With only 5 per cent of paramedics from ethnically diverse communities and the NHS facing a national paramedic crisis borne of recruitment challenges, an overreliance on overseas professionals and a lack of accessible pathways, the service recognised a critical need to find a new way of widening access to paramedic careers.
In response, it developed a new structured career pathway allowing candidates to train, qualify and earn, thereby enabling people who might never have considered a career in healthcare, and/or for whom the more traditional route might have been financially or academically inaccessible, to become much-needed paramedics. Now, trainees can access three new potential pathways: level 3 assistant ambulance practitioner (13 months), level 4 emergency medical technician (15 months) and level 6 paramedic (two years).
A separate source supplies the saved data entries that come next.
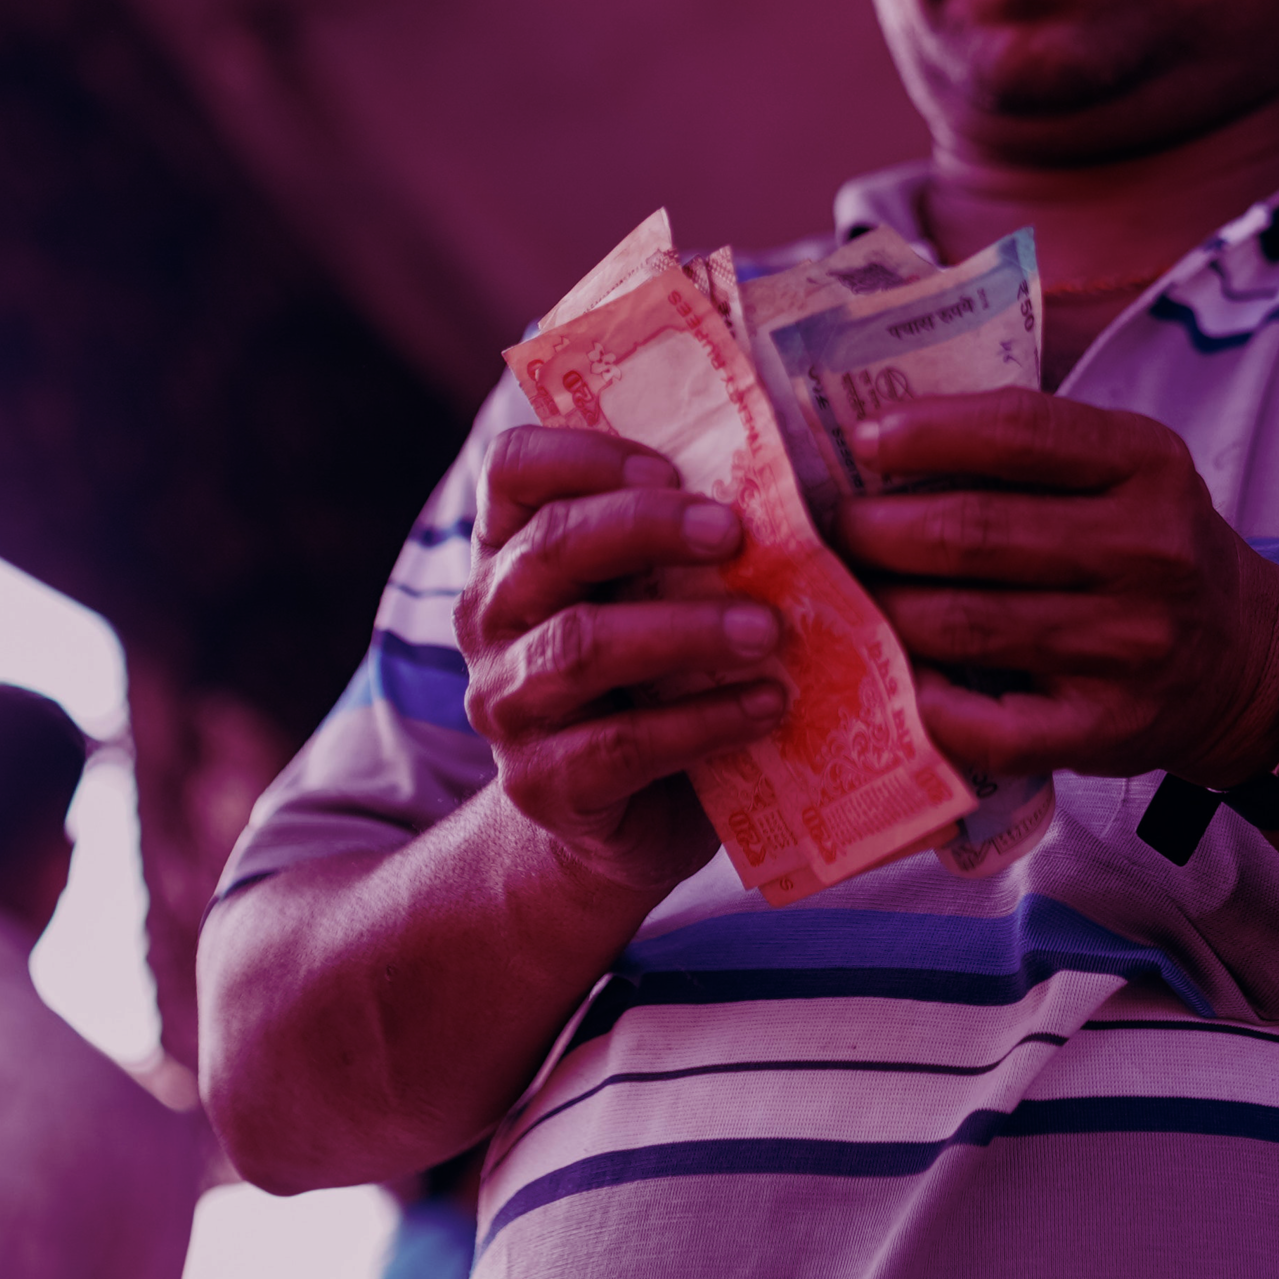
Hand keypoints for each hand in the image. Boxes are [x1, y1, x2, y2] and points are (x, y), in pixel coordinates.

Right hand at [456, 426, 785, 890]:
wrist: (625, 825)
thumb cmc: (656, 685)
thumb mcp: (656, 602)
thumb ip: (683, 546)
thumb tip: (786, 478)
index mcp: (512, 552)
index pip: (513, 469)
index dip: (585, 453)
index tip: (673, 468)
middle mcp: (492, 619)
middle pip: (551, 547)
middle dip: (647, 528)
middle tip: (736, 533)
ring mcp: (507, 705)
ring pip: (581, 646)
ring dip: (685, 630)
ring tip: (767, 629)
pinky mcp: (543, 784)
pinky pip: (622, 745)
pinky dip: (704, 721)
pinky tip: (767, 705)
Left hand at [832, 390, 1278, 784]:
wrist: (1249, 663)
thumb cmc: (1152, 550)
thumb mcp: (1129, 472)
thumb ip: (1036, 449)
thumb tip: (883, 433)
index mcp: (1148, 467)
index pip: (1021, 432)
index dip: (927, 432)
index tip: (863, 440)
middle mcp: (1147, 553)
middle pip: (971, 534)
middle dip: (878, 531)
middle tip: (837, 531)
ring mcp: (1129, 648)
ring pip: (962, 624)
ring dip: (885, 609)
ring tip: (852, 595)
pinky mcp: (1105, 729)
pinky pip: (986, 723)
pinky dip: (925, 701)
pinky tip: (897, 678)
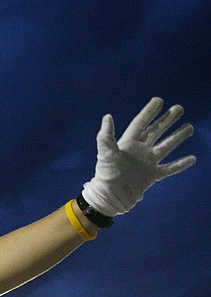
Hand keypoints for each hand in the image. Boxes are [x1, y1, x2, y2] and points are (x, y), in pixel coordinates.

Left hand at [82, 97, 195, 216]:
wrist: (110, 197)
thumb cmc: (105, 175)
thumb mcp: (104, 153)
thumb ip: (106, 136)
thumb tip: (107, 117)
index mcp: (128, 143)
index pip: (140, 123)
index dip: (149, 112)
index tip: (159, 100)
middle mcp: (139, 151)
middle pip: (156, 131)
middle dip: (167, 120)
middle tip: (179, 108)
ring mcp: (147, 163)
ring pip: (166, 146)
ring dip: (177, 137)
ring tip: (189, 127)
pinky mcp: (152, 176)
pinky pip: (169, 168)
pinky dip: (181, 164)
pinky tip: (192, 158)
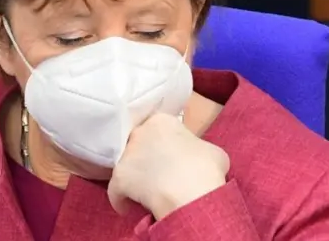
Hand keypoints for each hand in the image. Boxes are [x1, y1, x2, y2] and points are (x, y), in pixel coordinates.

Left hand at [107, 113, 229, 219]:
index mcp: (161, 121)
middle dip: (145, 157)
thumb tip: (196, 157)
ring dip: (134, 177)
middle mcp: (140, 132)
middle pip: (139, 145)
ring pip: (126, 166)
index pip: (158, 130)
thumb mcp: (212, 150)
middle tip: (159, 173)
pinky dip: (121, 199)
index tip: (172, 156)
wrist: (191, 191)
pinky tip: (129, 207)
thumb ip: (198, 148)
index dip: (165, 145)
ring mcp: (126, 155)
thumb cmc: (205, 168)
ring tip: (145, 192)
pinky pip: (115, 190)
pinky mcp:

Beyond recruitment, retention in frontline roles had also been a persistent challenge, with high levels of burnout, lack of career progression and limited support structures historically leading to high turnover rates. But this new model, together with the Our LAS Inclusive Response Programme, an employability initiative designed to empower individuals from diverse and marginalised communities to consider frontline roles, “flips that narrative”, the service says.
Now, with attrition rates under 8 per cent, London Ambulance Service has one of the lowest staff turnovers in the NHS, with 90 per cent of apprentices successfully completing their end point assessments, “significantly outperforming national standards”.
The PMA judges hailed the scheme’s “impressive delivery structure” and said it “stood out from the crowd because of the strength of its outreach programme”.
“It was great to hear how they are using the internal expertise of on-the-ground practitioners – providing them with teaching qualifications – to enable the transfer of industry knowledge and hands-on expertise to the apprentices, and their impressive data on reduced attrition and elimination of overseas recruitment, as well as their excellent learner achievement metrics,” they said.